Using this configuration I can now have a separate file for each environment. The grunt/ngconstant.yaml and grunt/env.yaml files become like this:

# File: grunt/ngconstant.yaml
options:
name: 'config'
dest: 'app/config/config.js'
constants:
# These are all default values
ENV:
appName: 'MyApp'
appVersion: '<%= package.version %>'
apiLocation: 'https://api.example.com/api/v1'
# File: grunt/env.yaml
options:
THEME_CSS: 'css/mytheme.css'

As you can see, there are only the default options there and no environment specific configuration.

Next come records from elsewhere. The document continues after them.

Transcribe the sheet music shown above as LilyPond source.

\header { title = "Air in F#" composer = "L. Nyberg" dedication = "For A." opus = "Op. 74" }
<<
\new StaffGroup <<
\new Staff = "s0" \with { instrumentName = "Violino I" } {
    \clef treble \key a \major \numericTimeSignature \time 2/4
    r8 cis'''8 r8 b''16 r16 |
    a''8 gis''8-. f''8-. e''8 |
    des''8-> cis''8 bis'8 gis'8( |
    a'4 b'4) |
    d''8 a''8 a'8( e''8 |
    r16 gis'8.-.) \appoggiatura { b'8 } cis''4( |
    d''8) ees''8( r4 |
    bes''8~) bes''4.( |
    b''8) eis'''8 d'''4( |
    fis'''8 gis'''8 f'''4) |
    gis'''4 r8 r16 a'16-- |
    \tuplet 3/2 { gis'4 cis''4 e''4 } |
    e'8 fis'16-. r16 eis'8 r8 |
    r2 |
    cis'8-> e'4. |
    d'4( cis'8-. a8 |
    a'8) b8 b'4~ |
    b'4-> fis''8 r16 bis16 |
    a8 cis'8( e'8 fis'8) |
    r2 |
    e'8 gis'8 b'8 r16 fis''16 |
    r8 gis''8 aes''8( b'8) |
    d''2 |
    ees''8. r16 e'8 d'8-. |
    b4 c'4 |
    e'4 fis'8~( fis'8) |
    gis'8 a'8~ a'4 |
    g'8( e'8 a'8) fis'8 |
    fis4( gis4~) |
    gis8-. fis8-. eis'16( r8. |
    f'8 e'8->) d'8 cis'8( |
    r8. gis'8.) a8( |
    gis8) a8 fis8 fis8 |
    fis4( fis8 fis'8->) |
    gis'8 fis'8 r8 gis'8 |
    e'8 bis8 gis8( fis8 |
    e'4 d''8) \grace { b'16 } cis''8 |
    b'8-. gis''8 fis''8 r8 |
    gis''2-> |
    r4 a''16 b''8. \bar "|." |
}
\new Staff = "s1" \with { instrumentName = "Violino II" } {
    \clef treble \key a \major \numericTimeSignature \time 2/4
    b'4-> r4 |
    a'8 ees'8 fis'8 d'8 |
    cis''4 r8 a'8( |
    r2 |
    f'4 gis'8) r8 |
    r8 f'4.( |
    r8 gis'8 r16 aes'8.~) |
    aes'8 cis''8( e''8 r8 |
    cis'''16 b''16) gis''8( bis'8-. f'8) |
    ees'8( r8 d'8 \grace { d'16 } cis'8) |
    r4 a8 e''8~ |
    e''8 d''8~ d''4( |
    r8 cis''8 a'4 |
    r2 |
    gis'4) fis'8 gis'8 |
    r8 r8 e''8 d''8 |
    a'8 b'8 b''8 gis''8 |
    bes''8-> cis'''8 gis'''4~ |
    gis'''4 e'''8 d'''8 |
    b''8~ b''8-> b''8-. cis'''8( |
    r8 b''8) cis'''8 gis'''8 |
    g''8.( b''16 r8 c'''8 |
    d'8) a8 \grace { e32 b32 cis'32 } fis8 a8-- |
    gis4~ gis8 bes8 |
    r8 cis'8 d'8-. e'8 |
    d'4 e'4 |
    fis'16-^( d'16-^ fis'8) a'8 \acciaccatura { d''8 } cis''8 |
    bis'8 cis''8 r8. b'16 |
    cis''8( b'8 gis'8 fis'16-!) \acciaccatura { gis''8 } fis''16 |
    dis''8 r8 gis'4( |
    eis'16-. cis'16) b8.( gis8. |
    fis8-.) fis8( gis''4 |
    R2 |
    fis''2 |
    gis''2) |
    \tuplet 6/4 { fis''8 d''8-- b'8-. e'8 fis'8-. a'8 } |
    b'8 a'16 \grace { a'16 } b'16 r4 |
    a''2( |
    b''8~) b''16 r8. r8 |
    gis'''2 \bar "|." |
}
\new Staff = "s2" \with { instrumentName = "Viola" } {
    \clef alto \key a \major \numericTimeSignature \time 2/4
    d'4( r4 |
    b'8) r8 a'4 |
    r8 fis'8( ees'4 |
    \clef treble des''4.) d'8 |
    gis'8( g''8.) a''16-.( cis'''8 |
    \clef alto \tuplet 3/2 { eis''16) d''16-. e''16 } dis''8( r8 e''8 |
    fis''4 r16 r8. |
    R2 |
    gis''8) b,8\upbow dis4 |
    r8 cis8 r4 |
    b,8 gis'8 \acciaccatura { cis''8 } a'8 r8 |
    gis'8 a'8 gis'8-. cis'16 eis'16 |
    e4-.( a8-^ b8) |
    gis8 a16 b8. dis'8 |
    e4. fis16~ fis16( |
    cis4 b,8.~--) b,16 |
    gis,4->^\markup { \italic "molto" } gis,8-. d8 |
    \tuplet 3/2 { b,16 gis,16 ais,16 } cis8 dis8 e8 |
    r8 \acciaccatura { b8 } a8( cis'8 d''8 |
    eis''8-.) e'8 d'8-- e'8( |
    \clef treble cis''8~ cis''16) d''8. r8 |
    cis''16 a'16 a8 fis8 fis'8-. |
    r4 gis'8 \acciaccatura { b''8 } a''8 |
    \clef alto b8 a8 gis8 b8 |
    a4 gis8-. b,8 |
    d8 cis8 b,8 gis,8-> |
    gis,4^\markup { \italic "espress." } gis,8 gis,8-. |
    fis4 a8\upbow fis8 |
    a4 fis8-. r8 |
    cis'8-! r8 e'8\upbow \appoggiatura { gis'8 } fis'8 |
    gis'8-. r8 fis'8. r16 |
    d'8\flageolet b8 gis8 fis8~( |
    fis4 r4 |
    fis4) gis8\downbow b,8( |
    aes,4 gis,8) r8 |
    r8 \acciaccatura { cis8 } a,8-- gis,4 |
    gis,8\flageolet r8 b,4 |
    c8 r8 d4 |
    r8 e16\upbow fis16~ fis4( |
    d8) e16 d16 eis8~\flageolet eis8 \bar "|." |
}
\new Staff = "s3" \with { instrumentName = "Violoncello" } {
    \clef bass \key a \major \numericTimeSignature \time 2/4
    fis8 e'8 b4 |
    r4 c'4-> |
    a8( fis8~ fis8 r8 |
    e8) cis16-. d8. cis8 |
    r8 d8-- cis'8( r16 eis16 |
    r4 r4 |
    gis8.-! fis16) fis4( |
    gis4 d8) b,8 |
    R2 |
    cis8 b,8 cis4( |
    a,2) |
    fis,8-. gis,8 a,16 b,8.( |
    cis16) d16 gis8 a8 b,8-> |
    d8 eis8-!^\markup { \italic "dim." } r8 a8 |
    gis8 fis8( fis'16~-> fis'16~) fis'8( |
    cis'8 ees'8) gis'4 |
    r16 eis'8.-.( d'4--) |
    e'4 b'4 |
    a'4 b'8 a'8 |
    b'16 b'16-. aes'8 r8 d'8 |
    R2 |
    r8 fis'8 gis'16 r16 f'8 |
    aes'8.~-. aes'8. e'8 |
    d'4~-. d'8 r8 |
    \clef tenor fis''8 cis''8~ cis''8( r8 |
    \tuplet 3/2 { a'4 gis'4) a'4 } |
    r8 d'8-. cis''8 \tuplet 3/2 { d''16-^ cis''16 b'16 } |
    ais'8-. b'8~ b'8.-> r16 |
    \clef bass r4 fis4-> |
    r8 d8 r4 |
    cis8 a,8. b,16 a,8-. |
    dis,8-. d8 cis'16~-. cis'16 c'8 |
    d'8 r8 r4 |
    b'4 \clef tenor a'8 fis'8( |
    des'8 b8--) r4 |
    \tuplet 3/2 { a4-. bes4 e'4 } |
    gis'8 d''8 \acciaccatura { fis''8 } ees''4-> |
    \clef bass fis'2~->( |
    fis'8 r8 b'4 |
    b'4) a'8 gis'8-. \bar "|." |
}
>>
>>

I also wanted to separate the environment-specific configuration files from the standard task configurations, so that the context would be clear. So I put them all in a config directory, which I created, and modified our Gruntfile.js:

module.exports = function (grunt) {

var path = require('path');

configPath: [
path.join(process.cwd(), 'grunt'), // Task settings here
path.join(process.cwd(), 'config') // Environment specific settings here
],

/*
* If you want to change your setting locally without changing what is on
* the repo, you can define your configuration overrides in config/override
*/
overridePath: [
path.join(process.cwd(), 'config', 'override')
],

});

};


load-grunt-config also supports overrides, which is another nice feature: as I set it up, you can create a configuration file in config/override which will override any previously set configuration option. This is very useful to accomodate the needs of every developer which might be a little different, without having them modify the files which are under versioning. Pretty neat!

## Conclusion

load-grunt-config is a very nice grunt plugin which really improves the quality of your Gruntfile by splitting it into many smaller files. Not only that: it adds a lot of useful features that will make you wonder why bother writing plain Gruntfiles anymore!